WHAT TO DO ▸ Pick up the article on imaging sugar levels in living plant cells after its last sentence and continue it.

EXTRACT ▸
▬▬▬
Stanford, CA – Scientists at Carnegie's Department of Plant Biology have made the first real-time observations of sugars in the cells of intact and living plant tissues. With the help of groundbreaking imaging techniques, the group has determined that plants maintain extremely low levels of sugar in their roots--as much as 100,000 times lower than previous estimates. The new technology will enable new studies of sugar metabolism in plants, which will inform the effort to engineer higher crop yields for food and biofuel production.
Led by Carnegie staff member Wolf Frommer, the researchers designed genetically-encoded fluorescent tags to monitor glucose, an important sugar, in leaf and root tissues of the model plant Arabidopsis thaliana. The technique has allowed the researchers to track glucose over time and space at unprecedented detail, in living and undisturbed plant tissues. The work appears in the September issue of the journal Plant Cell. The group has also developed a FRET sensor for sucrose, a major transport sugar in plants. This work will appear in the September issue of the Journal of Biological Chemistry.
"Until now, we have had few clues regarding how much sugar is in an individual cell in a multicellular plant," Frommer said. "We normally grind up a leaf or a root and average the information for all cells, but if sugar levels rise in one cell and drop in another, we would see no change in this average." Also, because the cell can distribute sugar among subcellular organelles, it is nearly impossible to know how much sugar is in any cell compartment at a given time.
▬▬▬
RECORD SET ▸
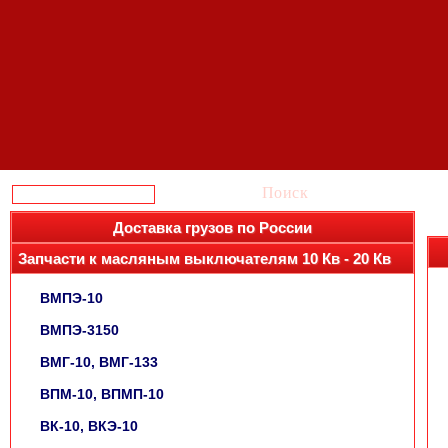
Поиск
Доставка грузов по России
Запчасти к масляным выключателям 10 Кв - 20 Кв
ВМПЭ-10
ВМПЭ-3150
ВМГ-10, ВМГ-133
ВПМ-10, ВПМП-10
ВК-10, ВКЭ-10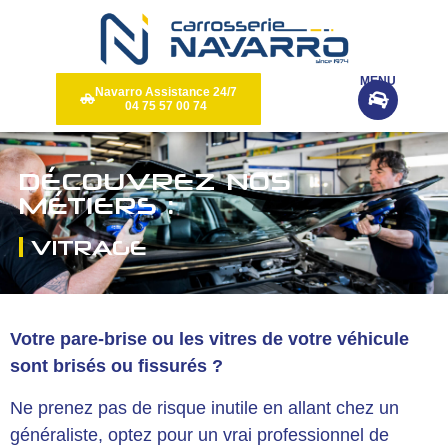
Panneau de gestion des cookies
MENU
Navarro Assistance 24/7
04 75 57 00 74
DÉCOUVREZ NOS
MÉTIERS :
VITRAGE
Votre pare-brise ou les vitres de votre véhicule
sont brisés ou fissurés ?
Ne prenez pas de risque inutile en allant chez un
généraliste, optez pour un vrai professionnel de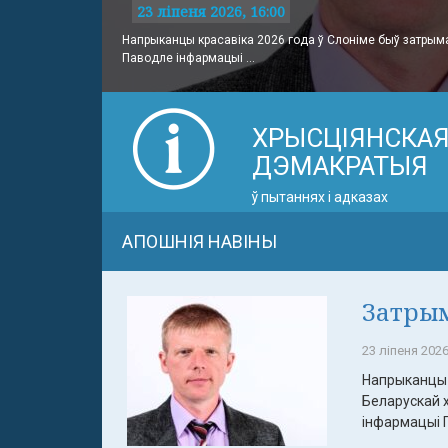
23 ліпеня 2026, 16:00
Напрыканцы красавіка 2026 года ў Слоніме быў затрым
Паводле інфармацыі ...
ХРЫСЦІЯНСКА
ДЭМАКРАТЫЯ
ў пытаннях і адказах
АПОШНІЯ НАВІНЫ
Затрым
23 ліпеня 2026
Напрыканцы 
Беларускай 
інфармацыі П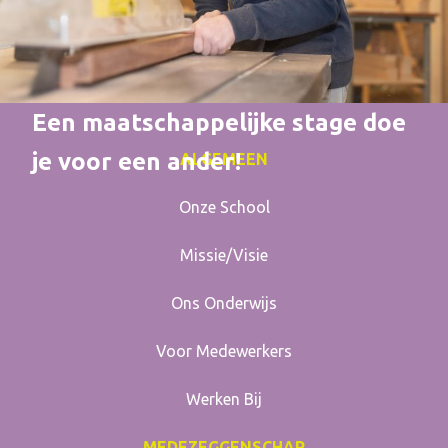
Een maatschappelijke stage doe
je voor een ander!
ALGEMEEN
Onze School
Missie/Visie
Ons Onderwijs
Voor Medewerkers
Werken Bij
MEDEZEGGENSCHAP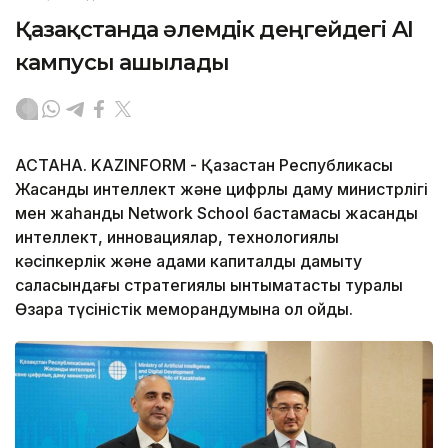
Қазақстанда әлемдік деңгейдегі AI
кампусы ашылады
АСТАНА. KAZINFORM - Қазақстан Республикасы
Жасанды интеллект және цифрлық даму министрлігі
мен жаһандық Network School бастамасы жасанды
интеллект, инновациялар, технологиялық
кәсіпкерлік және адами капиталды дамыту
саласындағы стратегиялық ынтымақтастық туралы
Өзара түсіністік меморандумына қол қойды.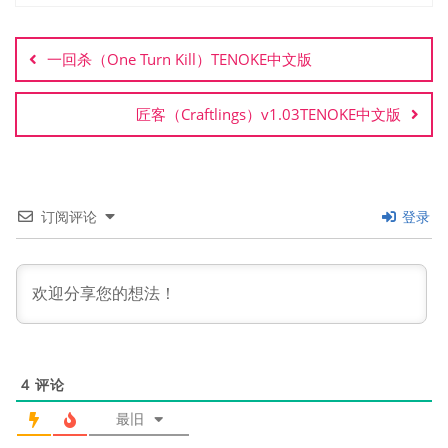
文
章
一回杀（One Turn Kill）TENOKE中文版
导
航
匠客（Craftlings）v1.03TENOKE中文版
订阅评论
登录
4
评论
最旧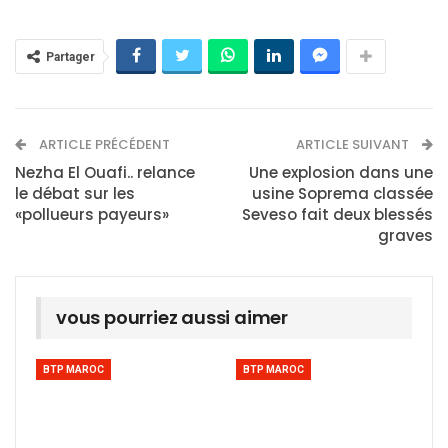
Partager
ARTICLE PRÉCÉDENT
ARTICLE SUIVANT
Nezha El Ouafi.. relance
Une explosion dans une
le débat sur les
usine Soprema classée
«pollueurs payeurs»
Seveso fait deux blessés
graves
vous pourriez aussi aimer
BTP MAROC
BTP MAROC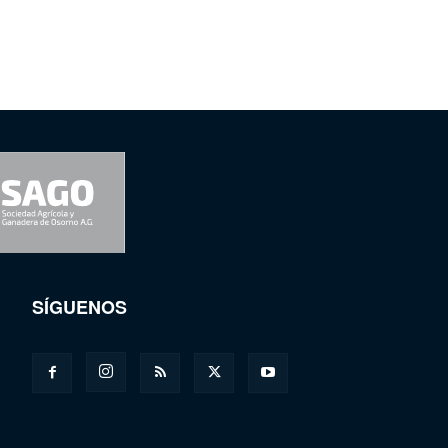
SÍGUENOS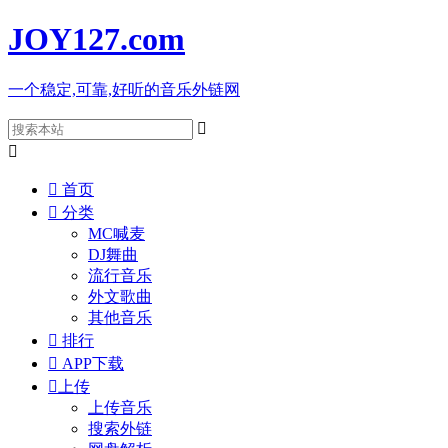
JOY127
.com
一个稳定,可靠,好听的音乐外链网



首页

分类
MC喊麦
DJ舞曲
流行音乐
外文歌曲
其他音乐

排行

APP下载

上传
上传音乐
搜索外链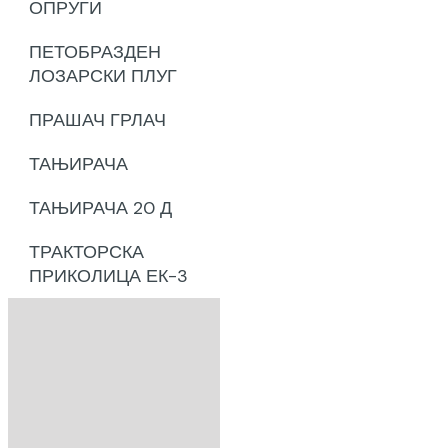
ОПРУГИ
ПЕТОБРАЗДЕН
ЛОЗАРСКИ ПЛУГ
ПРАШАЧ ГРЛАЧ
ТАЊИРАЧА
ТАЊИРАЧА 20 Д
ТРАКТОРСКА
ПРИКОЛИЦА ЕК-3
▬▬▬
RESULT BELOW ▸
"Time resolution is another problem," Frommer added. "We can sample tissue at intervals, but if the sugar changes in waves, we might miss the right time point. Our new technology addresses all of these problems by measuring sugar flux in real time in individual cells, with subcellular resolution."
Frommer and his colleagues have used similar imaging tags, called fluorescent resonance energy transfer (FRET) sensors, to track sugars and neurotransmitters in animal cells. Most recently, the group used FRET sensors to study glutamate, an important mammalian neurotransmitter. Frommer has tracked glucose in cultured mammalian cells, but until now, plant tissues had proven problematic because of interference from the plants' virus defense mechanisms, as well as high background fluorescence in some plants.
To surmount these issues, Frommer's team dramatically improved the sensors, while inserting them in mutant Arabidopsis plants with disabled defense genes. The fluorescent tags worked well where they had failed before.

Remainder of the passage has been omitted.